Truck accidents are often more complex than accidents involving standard passenger vehicles. For one, truck drivers are held to different standards and federal regulations. Although these laws and protocols are meant to promote safety, truck accidents account for an overwhelming number of injury-causing accidents each year.
Truck accidents are also unique in that there may be a number of parties who may be held liable. For truck accident victims looking to recover compensation, it is important to establish every individual or business potentially responsible for the accident. This affords injured parties the best chances of recovering the compensation they are entitled to under the law.
In accidents involving semi-trucks, tractor trailers, 18-wheelers or other large commercial vehicles, a personal injury attorney should be consulted. With their expertise, they can investigate the cause of your accident and help hold all responsible parties liable for your injuries.
The Truck Driver
Like anyone operating a vehicle, truck drivers must follow the so-called rules of the road that help keep everyone safe. Truckers must also follow guidelines and rules set forth by the Federal Motor Carrier Safety Administration (FMCSA).
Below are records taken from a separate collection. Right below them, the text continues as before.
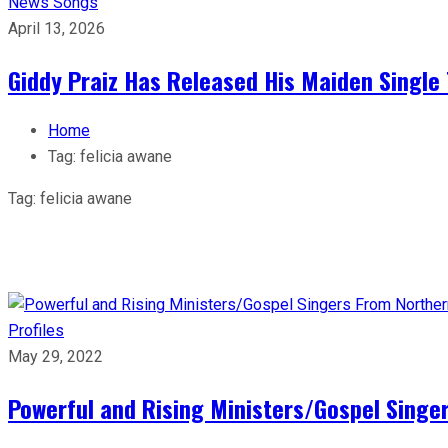
News
Songs
April 13, 2026
Giddy Praiz Has Released His Maiden Single 
Home
Tag:
felicia awane
Tag:
felicia awane
Profiles
May 29, 2022
Powerful and Rising Ministers/Gospel Singe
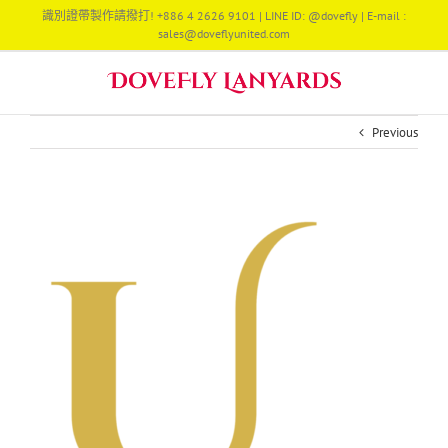
Skip
識別證帶製作請撥打! +886 4 2626 9101 | LINE ID: @dovefly | E-mail :
to
sales@doveflyunited.com
content
Previous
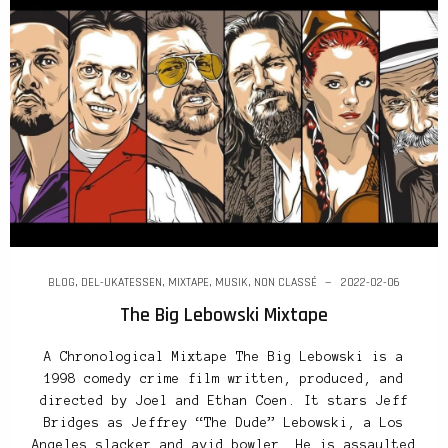
BLOG
,
DEL-UKATESSEN
,
MIXTAPE
,
MUSIK
,
NON CLASSÉ
2022-02-06
The Big Lebowski Mixtape
A Chronological Mixtape The Big Lebowski is a
1998 comedy crime film written, produced, and
directed by Joel and Ethan Coen. It stars Jeff
Bridges as Jeffrey “The Dude” Lebowski, a Los
Angeles slacker and avid bowler. He is assaulted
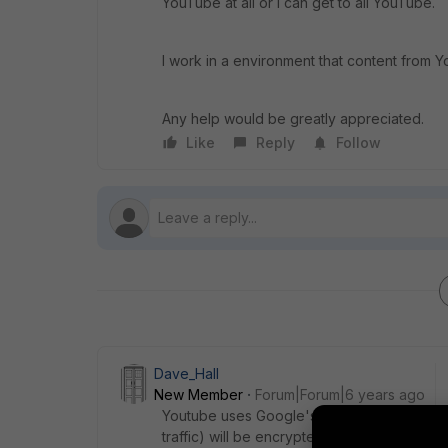
YouTube at all or I can get to all YouTube.
I work in a environment that content from Y
Any help would be greatly appreciated.
Like
Reply
Follow
Dave_Hall
New Member
Forum|Forum|6 years ago
Youtube uses Google's wildcard security cer
traffic) will be encrypted. In this regards,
These safety standards make sure truck drivers are not spending too much time behind the wheel without rest periods, are not operating vehicles under the influence, and keep detailed documentation of their driving times and vehicle inspection reports.
If a truck driver fails to follow FMCSA standards or violates general roadway laws, they can be held liable if their actions result in an accident.
The Truck Driver’s Employer
Companies that hire truckers have a duty to ensure their drivers have commercial truck licenses and are qualified to operate such large vehicles on the road. As part of this responsibility, they must thoroughly screen candidates by conducting background checks on them prior to offering any contracts of employment. Once a driver is hired, trucking companies are supposed to randomly screen their drivers for instances of drug or alcohol use.
When a truck company employs an unsuitable driver or encourages their employees to ignore federal safety regulations, they can ultimately be held responsible for any accidents their drivers cause.
The truck driver is usually not responsible for loading cargo onto their vehicle. Their focus is hauling cargo from Point A to Point B. This means that a separate entity, usually a freight company, handles the process of loading and securing freight onto a commercial truck for transport.
An accident that occurs as a result of improperly secured cargo or hazardous material that was not correctly labeled can result in liability being placed with the freight or cargo company.
The Truck’s Manufacturer
Commercial trucks have many intricate parts and components that allow them to carry such heavy loads over long distances. As part of their upkeep, they regularly undergo routine maintenance to keep them roadworthy and safe to operate.
If equipment fails due to a vehicle defect or an improperly installed part, the truck’s manufacturer or repair shop can be held liable for any resulting accidents and injuries.
With so many potentially at-fault parties involved in a truck accident, it can be difficult to determine who to hold liable. Only experienced truck accident attorneys can investigate the cause of a truck accident and advocate on behalf of injured parties to help them recover compensation from those responsible for their injuries.